## Try it
Retype all of the listing exactly, with no pictures.

## Data for review
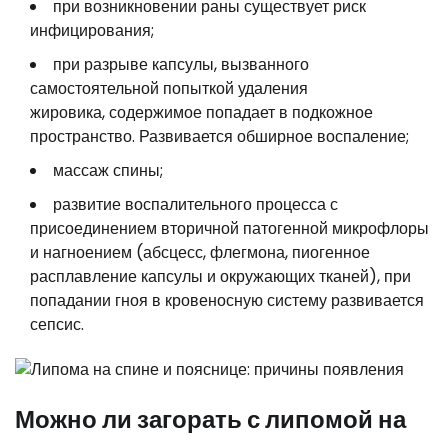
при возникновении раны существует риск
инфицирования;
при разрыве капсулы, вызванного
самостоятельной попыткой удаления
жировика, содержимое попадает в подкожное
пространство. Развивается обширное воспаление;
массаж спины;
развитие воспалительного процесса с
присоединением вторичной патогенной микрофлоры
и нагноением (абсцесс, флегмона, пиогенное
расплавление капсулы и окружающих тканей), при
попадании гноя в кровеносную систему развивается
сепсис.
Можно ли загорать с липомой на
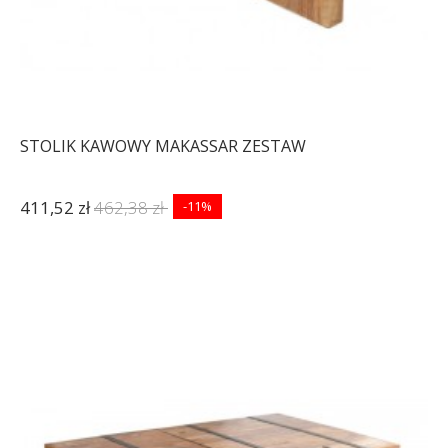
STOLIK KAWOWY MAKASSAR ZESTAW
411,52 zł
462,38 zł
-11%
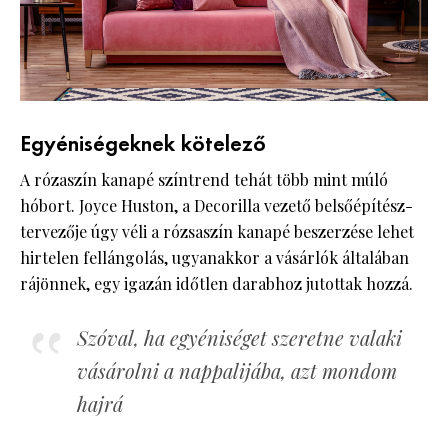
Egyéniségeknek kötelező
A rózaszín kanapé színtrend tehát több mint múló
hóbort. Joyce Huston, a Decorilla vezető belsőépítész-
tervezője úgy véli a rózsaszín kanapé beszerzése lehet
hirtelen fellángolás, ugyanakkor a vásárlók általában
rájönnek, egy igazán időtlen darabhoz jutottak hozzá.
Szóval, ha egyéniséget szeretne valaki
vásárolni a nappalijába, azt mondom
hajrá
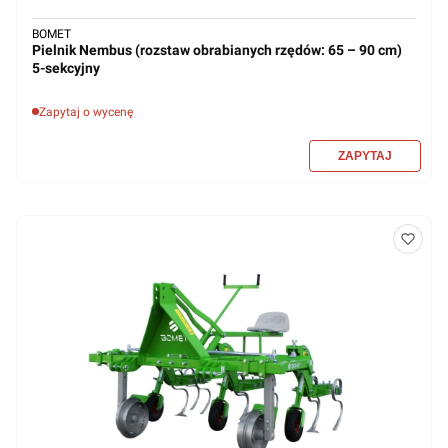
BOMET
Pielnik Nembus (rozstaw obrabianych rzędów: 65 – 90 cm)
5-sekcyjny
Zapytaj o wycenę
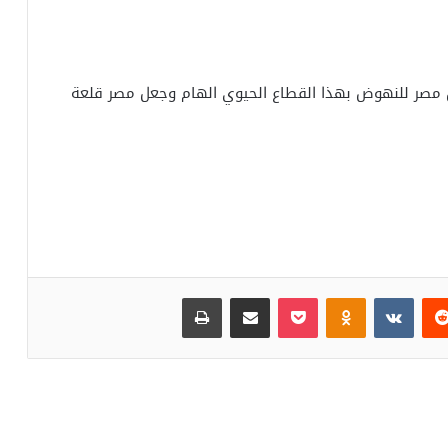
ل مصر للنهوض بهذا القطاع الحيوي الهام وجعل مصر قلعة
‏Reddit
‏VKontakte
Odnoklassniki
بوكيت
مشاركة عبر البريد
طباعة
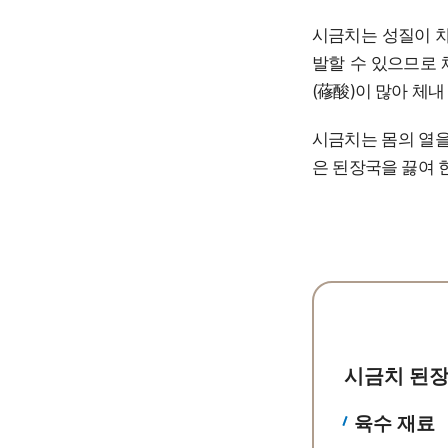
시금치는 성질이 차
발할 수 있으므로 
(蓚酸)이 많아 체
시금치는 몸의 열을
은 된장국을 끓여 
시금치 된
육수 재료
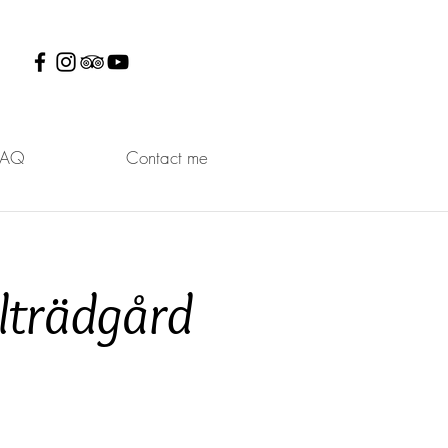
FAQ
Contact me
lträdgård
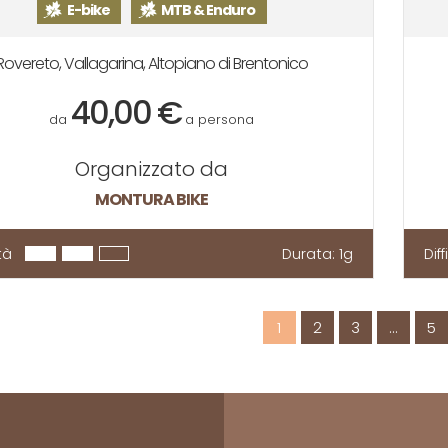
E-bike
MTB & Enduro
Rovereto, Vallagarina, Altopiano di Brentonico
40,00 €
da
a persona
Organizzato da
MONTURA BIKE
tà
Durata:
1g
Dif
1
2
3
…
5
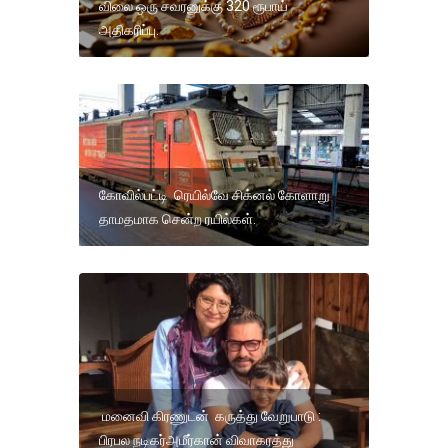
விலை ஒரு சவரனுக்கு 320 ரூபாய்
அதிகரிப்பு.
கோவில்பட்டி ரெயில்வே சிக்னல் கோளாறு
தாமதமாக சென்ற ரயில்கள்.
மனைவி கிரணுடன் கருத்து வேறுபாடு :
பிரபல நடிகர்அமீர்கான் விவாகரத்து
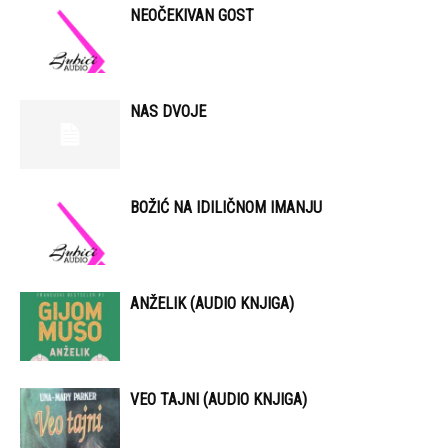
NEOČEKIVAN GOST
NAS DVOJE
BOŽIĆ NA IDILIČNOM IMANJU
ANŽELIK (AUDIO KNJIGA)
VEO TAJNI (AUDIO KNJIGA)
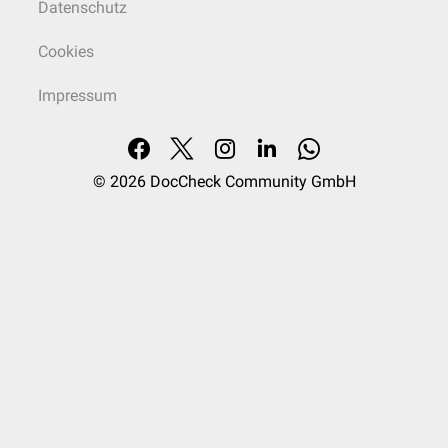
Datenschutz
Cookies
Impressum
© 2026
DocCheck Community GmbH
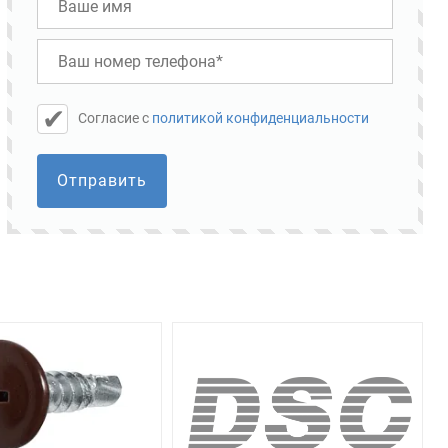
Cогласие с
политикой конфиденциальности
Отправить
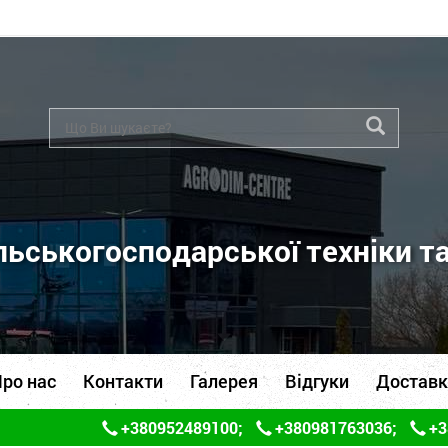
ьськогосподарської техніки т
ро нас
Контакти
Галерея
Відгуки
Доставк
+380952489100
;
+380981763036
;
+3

## Solution to this task
при возникновении раны существует риск
инфицирования;
при разрыве капсулы, вызванного
самостоятельной попыткой удаления
жировика, содержимое попадает в подкожное
пространство. Развивается обширное воспаление;
массаж спины;
развитие воспалительного процесса с
присоединением вторичной патогенной микрофлоры
и нагноением (абсцесс, флегмона, пиогенное
расплавление капсулы и окружающих тканей), при
попадании гноя в кровеносную систему развивается
сепсис.
Можно ли загорать с липомой на
STOLIK KAWOWY MAKASSAR ZESTAW
411,52 zł
462,38 zł
-11%
Egyéniségeknek kötelező
A rózaszín kanapé színtrend tehát több mint múló
hóbort. Joyce Huston, a Decorilla vezető belsőépítész-
tervezője úgy véli a rózsaszín kanapé beszerzése lehet
hirtelen fellángolás, ugyanakkor a vásárlók általában
rájönnek, egy igazán időtlen darabhoz jutottak hozzá.
Szóval, ha egyéniséget szeretne valaki
vásárolni a nappalijába, azt mondom
hajrá
BOMET
Pielnik Nembus (rozstaw obrabianych rzędów: 65 – 90 cm)
5-sekcyjny
Zapytaj o wycenę
ل مصر للنهوض بهذا القطاع الحيوي الهام وجعل مصر قلعة
‏Reddit
‏VKontakte
Odnoklassniki
بوكيت
مشاركة عبر البريد
طباعة
시금치는 성질이 차
발할 수 있으므로 
(蓚酸)이 많아 체
시금치는 몸의 열을
은 된장국을 끓여 
시금치 된
육수 재료
FAQ
Contact me
lträdgård
E-bike
MTB & Enduro
Rovereto, Vallagarina, Altopiano di Brentonico
40,00 €
da
a persona
Organizzato da
MONTURA BIKE
tà
Durata:
1g
Dif
1
2
3
…
5
விலை ஒரு சவரனுக்கு 320 ரூபாய்
அதிகரிப்பு.
கோவில்பட்டி ரெயில்வே சிக்னல் கோளாறு
தாமதமாக சென்ற ரயில்கள்.
மனைவி கிரணுடன் கருத்து வேறுபாடு :
பிரபல நடிகர்அமீர்கான் விவாகரத்து
NEOČEKIVAN GOST
NAS DVOJE
BOŽIĆ NA IDILIČNOM IMANJU
ANŽELIK (AUDIO KNJIGA)
VEO TAJNI (AUDIO KNJIGA)
Datenschutz
Cookies
Impressum
© 2026
DocCheck Community GmbH
Cогласие с
политикой конфиденциальности
Отправить
ьськогосподарської техніки т
ро нас
Контакти
Галерея
Відгуки
Доставк
+380952489100
;
+380981763036
;
+3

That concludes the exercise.